Of note, we failed to show a positive action of HU in preventing recurrences after the first incident episode of splanchnic vein thrombosis. The reason of this finding is difficult to explain; it could be speculated that in patients with splanchnic vein thrombosis, hypercythemia is less frequent24, so that cytoreduction in this setting could be less crucial than otherwise. Moreover, given the unique environment of the splanchnic venous system, it is likely that the mechanisms of SVT formation differ from the mechanisms of arterial and VTE at common sites. Liver endothelial cells isolated from two patients with Budd–Chiari syndrome25 and spleen endothelial cells26 have been found to carry the JAK2 V617 mutation, so that aberrant endothelial cells may eventually contribute to SVT pathogenesis. Therefore, the occurrence of SVT, occurring either as the heralding presentation of MPN or as a complication during the course of the disease, poses an important clinical decision on the use of cytoreduction. We suggest to prescribe HU only in the presence of hypercythemia or in the case of progressive disease.

In our analysis, VKA were significantly effective in reducing the rate of venous thrombotic recurrences by 40%. This reduction in risk is comparable with the results obtained in the prevention of recurrent VTE in the non-MPN population27. However, given the different risk baselines in the MPN and non-MPN patients, the absolute incidence rate of recurrent venous thrombosis in MPN patients remains higher than that observed in non-MPN patients treated with VKA, as previously reported7.

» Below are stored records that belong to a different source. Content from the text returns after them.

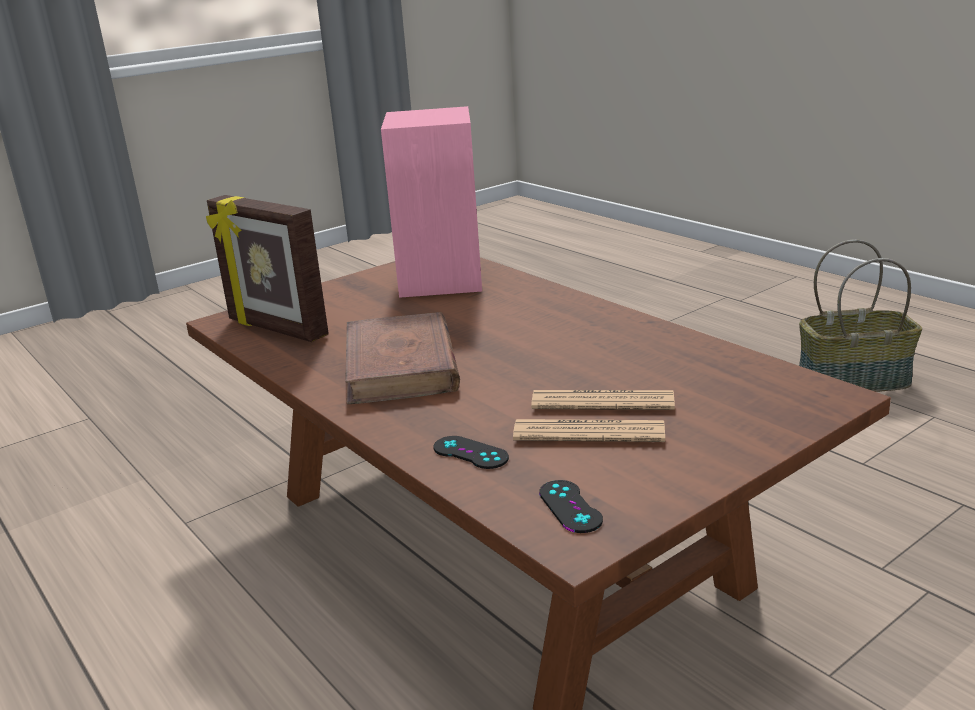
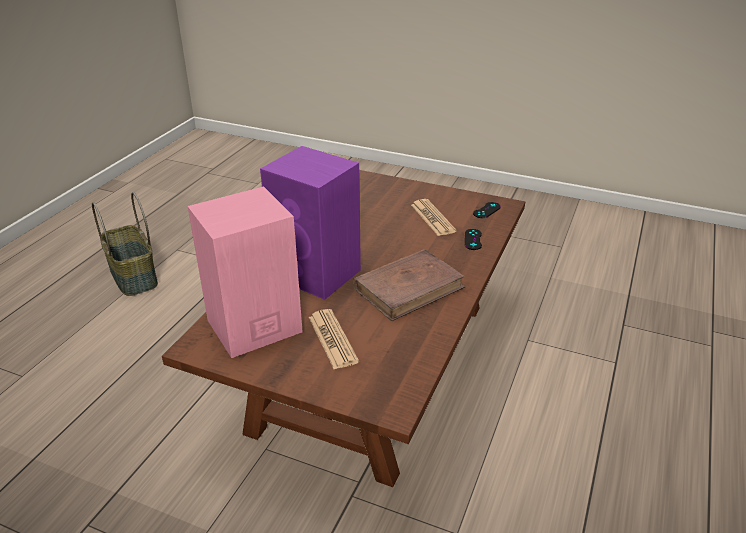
camera: 120 degrees left, 10 degrees up
picture frame [206,195,329,342] -> none
newspaper [531,390,675,410] -> newspaper moved to [309,309,359,369]
none -> purple speaker [260,146,361,300]

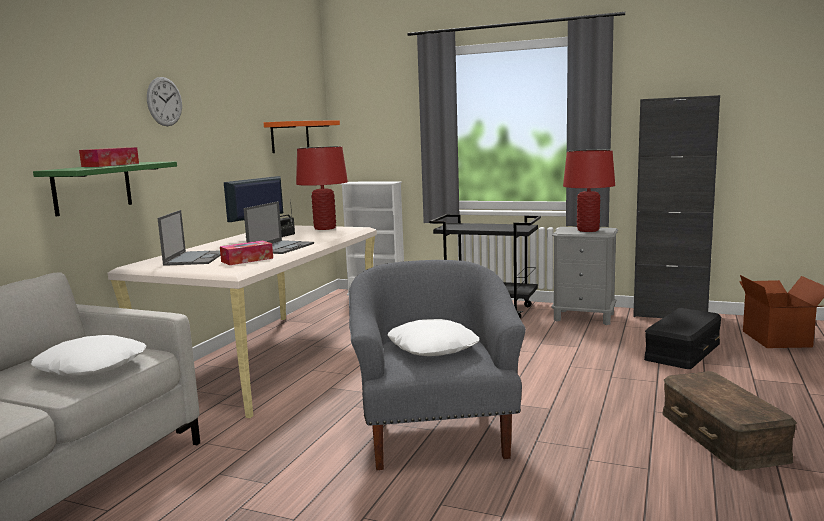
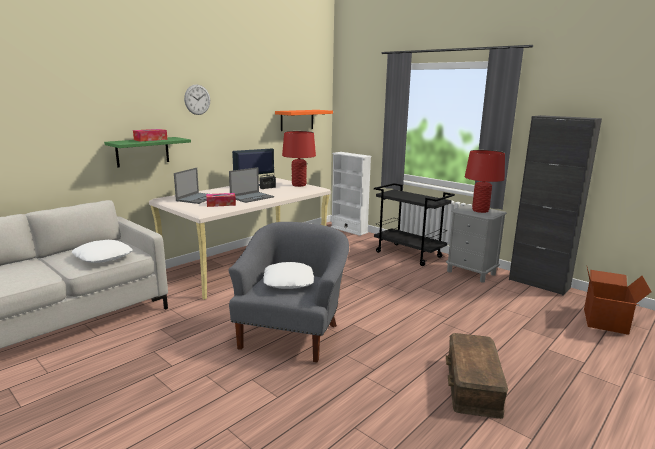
camera: 20 degrees right, 5 degrees up
black storage box [644,308,722,369] -> none

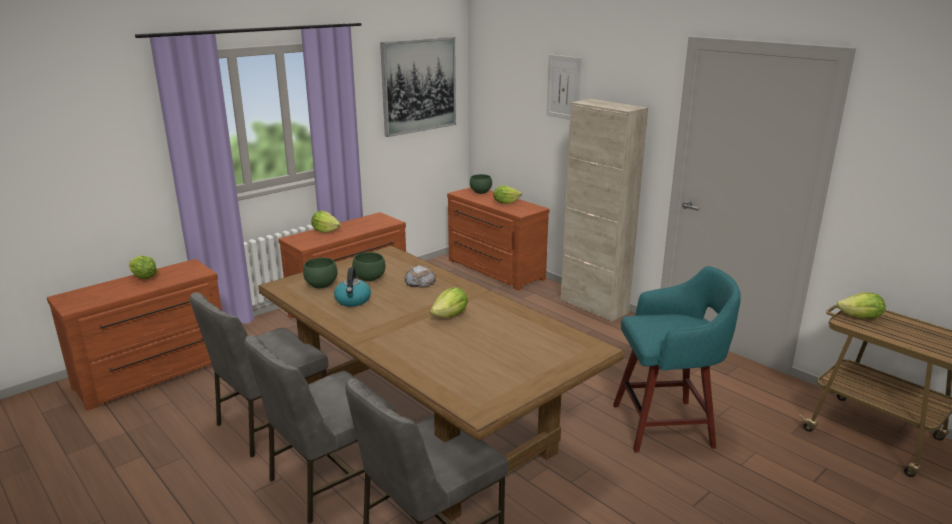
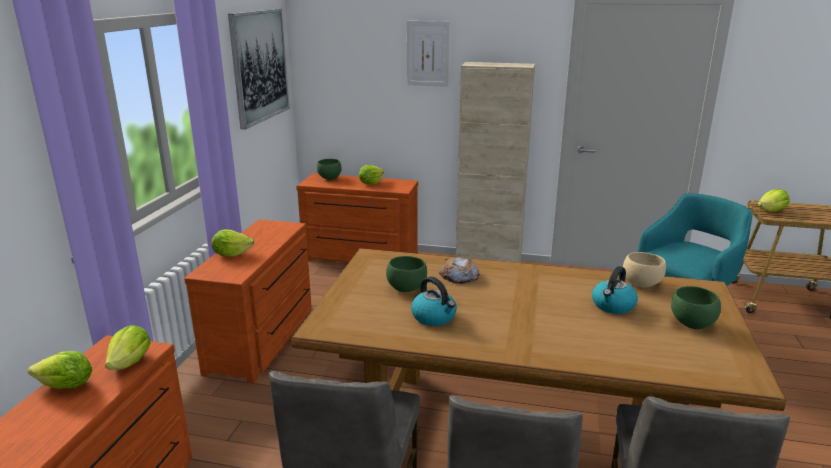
camera: 35 degrees left, 0 degrees up
green bowl [303,258,338,288] -> green bowl moved to [671,286,721,329]
lettuce [430,287,468,318] -> lettuce moved to [105,325,151,370]
none -> kettle [592,266,638,314]
none -> beige bowl [623,252,666,288]

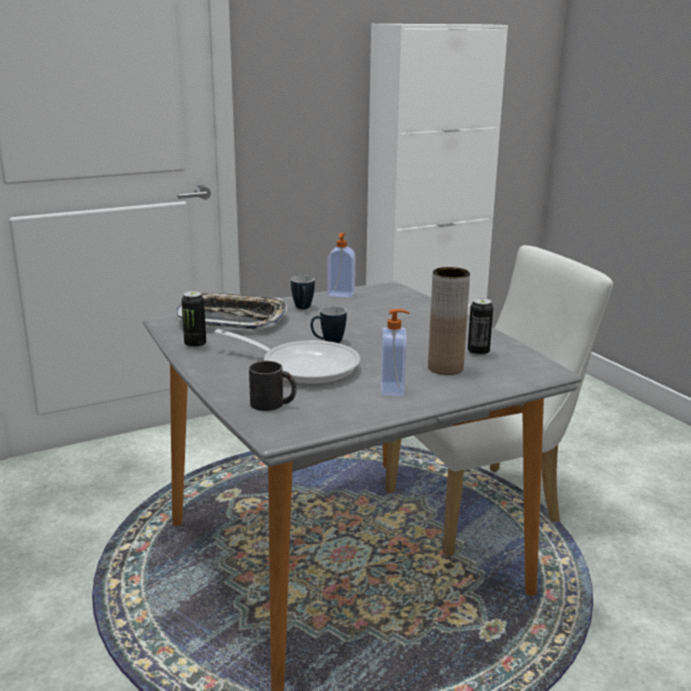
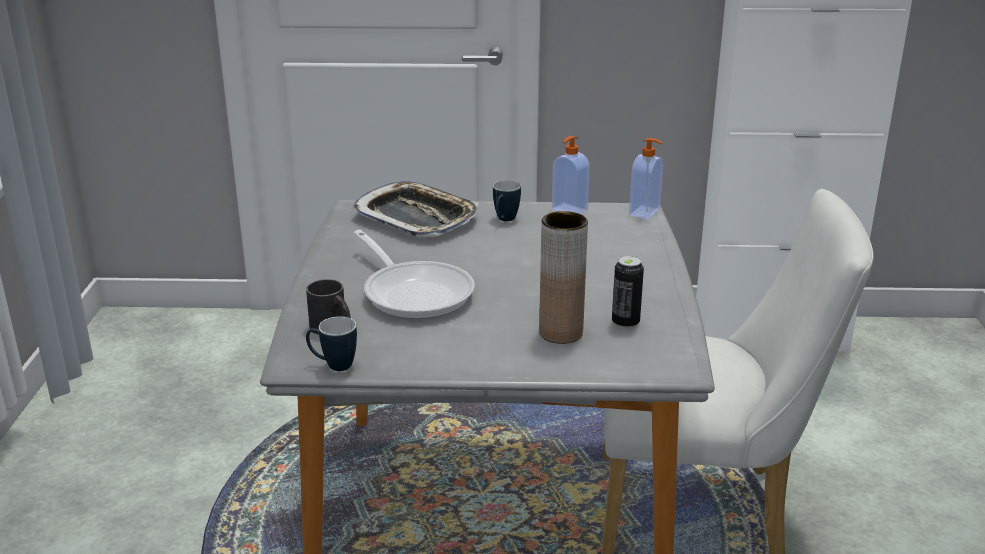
camera: 30 degrees right, 5 degrees up
can [181,291,206,349] -> none
mug [311,306,347,343] -> mug moved to [306,317,357,371]
soap dispenser [380,309,409,396] -> soap dispenser moved to [629,138,663,219]

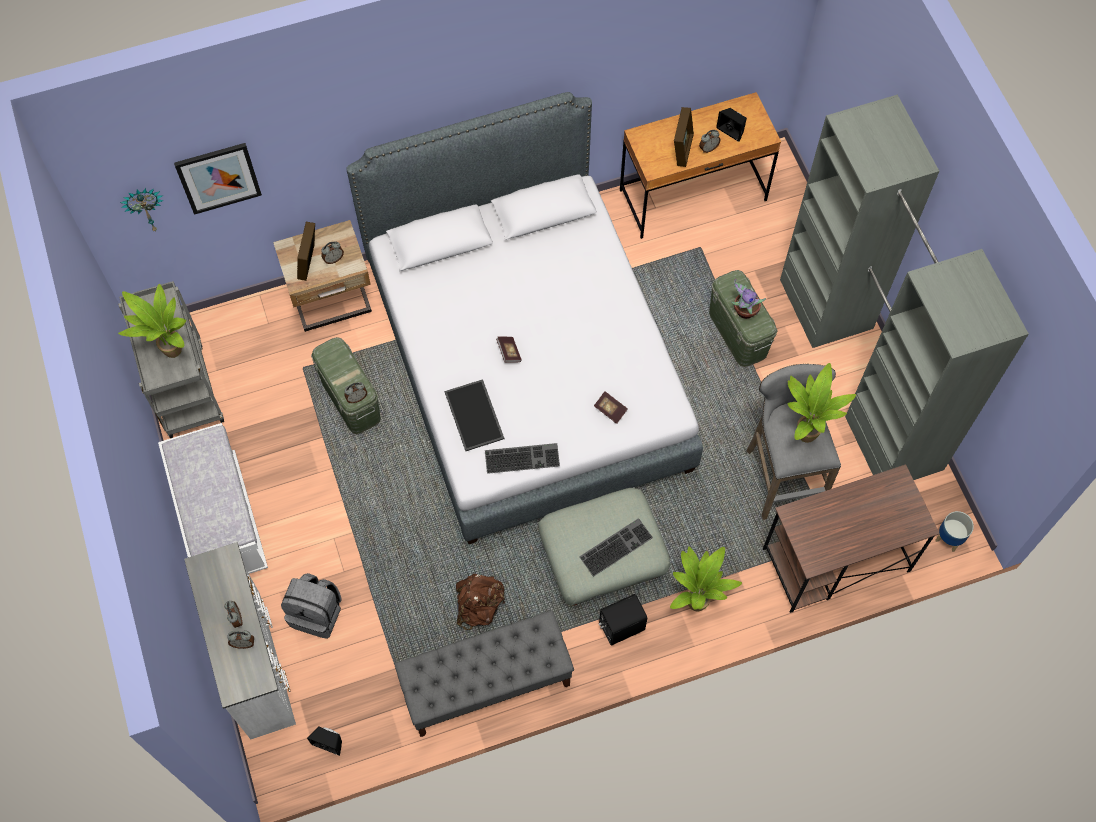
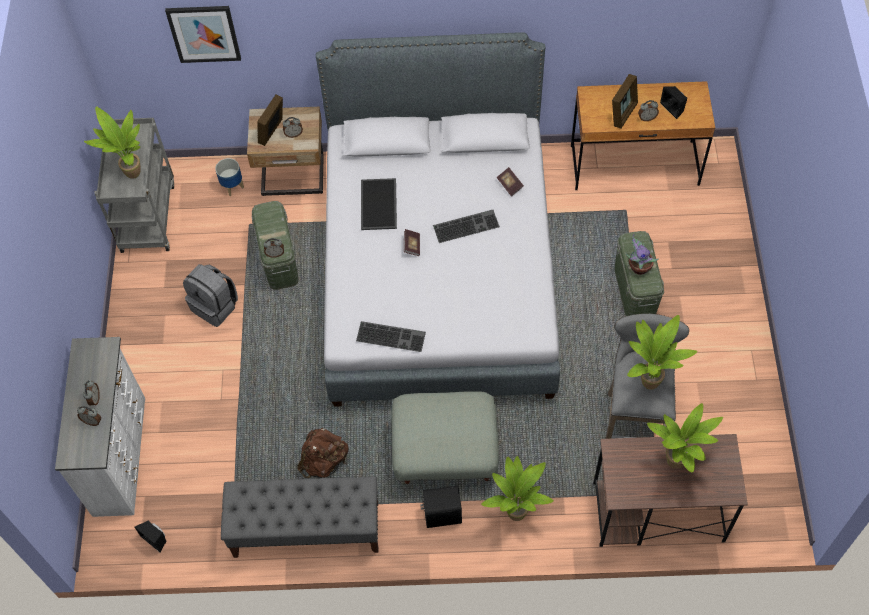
camera: 20 degrees right, 5 degrees down
wall clock [120,188,164,232] -> none
white bench [158,423,268,574] -> none
grey backpack [281,573,341,639] -> grey backpack moved to [183,264,238,327]
tray [445,379,504,451] -> tray moved to [361,178,397,230]
keyboard [579,518,653,577] -> keyboard moved to [433,210,500,243]
book [594,391,628,424] -> book moved to [497,167,524,197]
grey wardrobe [780,95,1029,480] -> none
planter [935,511,974,552] -> planter moved to [215,158,244,196]
none -> potted plant [647,403,723,473]

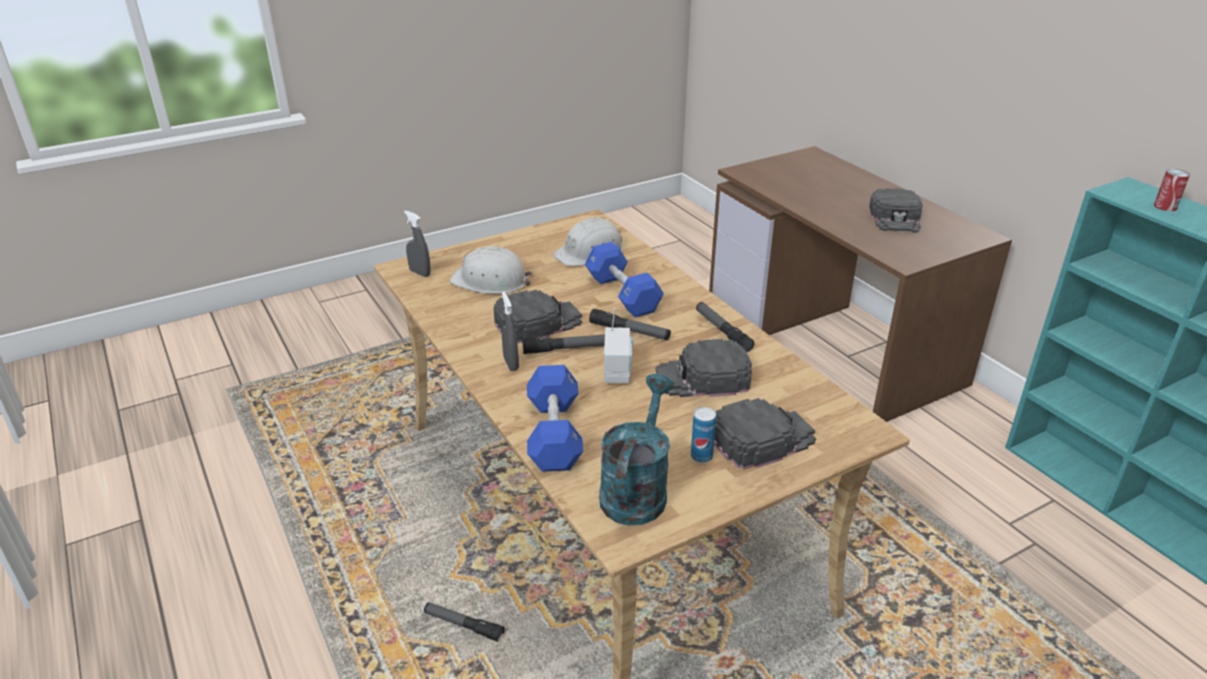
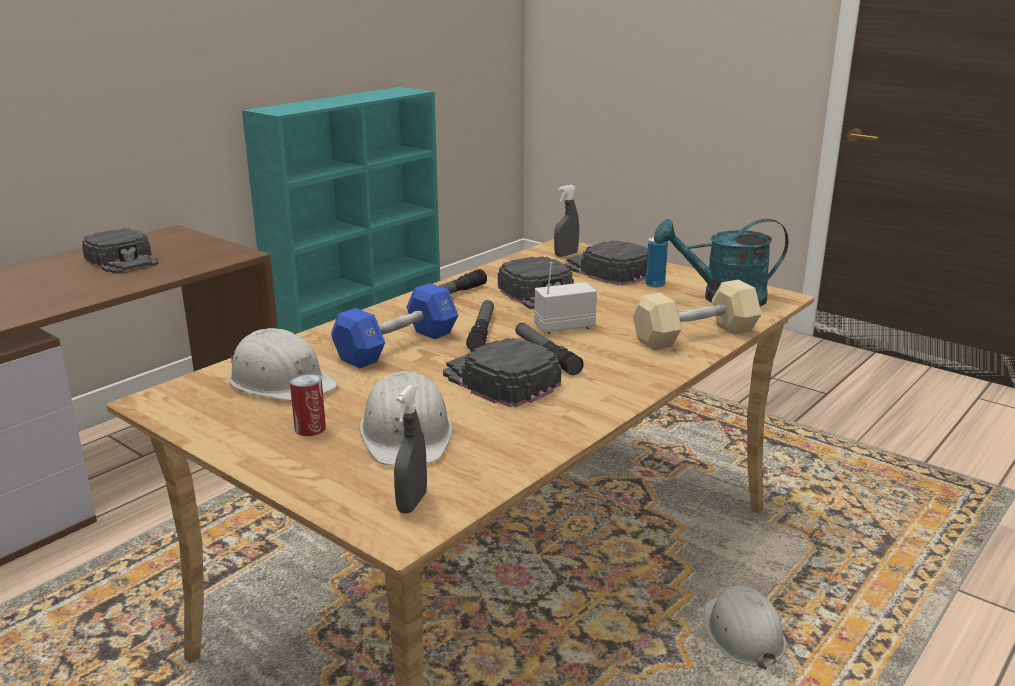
camera: 110 degrees left, 10 degrees down
flashlight [424,602,505,642] -> white hard hat [705,585,787,669]
grey spray bottle [502,292,519,371] -> grey spray bottle moved to [554,185,579,257]
blue dumbbell [527,365,583,472] -> beige dumbbell [633,280,762,350]
black cap [869,188,923,233] -> black cap turned 60 degrees clockwise [82,228,159,274]
can [1154,169,1190,211] -> can moved to [290,373,326,436]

Finally, in the patients treated with cytoreductive drugs other than HU (i.e., anagrelide, busulfan, pipobroman, interferon, and ruxolitinib), we did not show any antithrombotic efficacy in terms of reduction of recurrences. However, this finding should be taken with caution, because the number of treated patients for each drug is likely not enough powered.

In conclusion, although our study has limitations due to the retrospective nature, this series of 1500 MPN patients with incident index thrombosis is the largest ever reported, so that statistical power is adequate. The different effects of HU on the protection of arterial or venous vessels likely mirror the different pathogenetic mechanisms involved in thrombosis of different districts. The results obtained by VKA for secondary prophylaxis of recurrent VTE although significant are not entirely satisfactory. Overall, we conclude that our therapy armamentarium to prevent arterial and particularly venous recurrences in MPN is suboptimal, and future studies to optimize and personalize the secondary pharmacological prophylaxis are urgently warranted.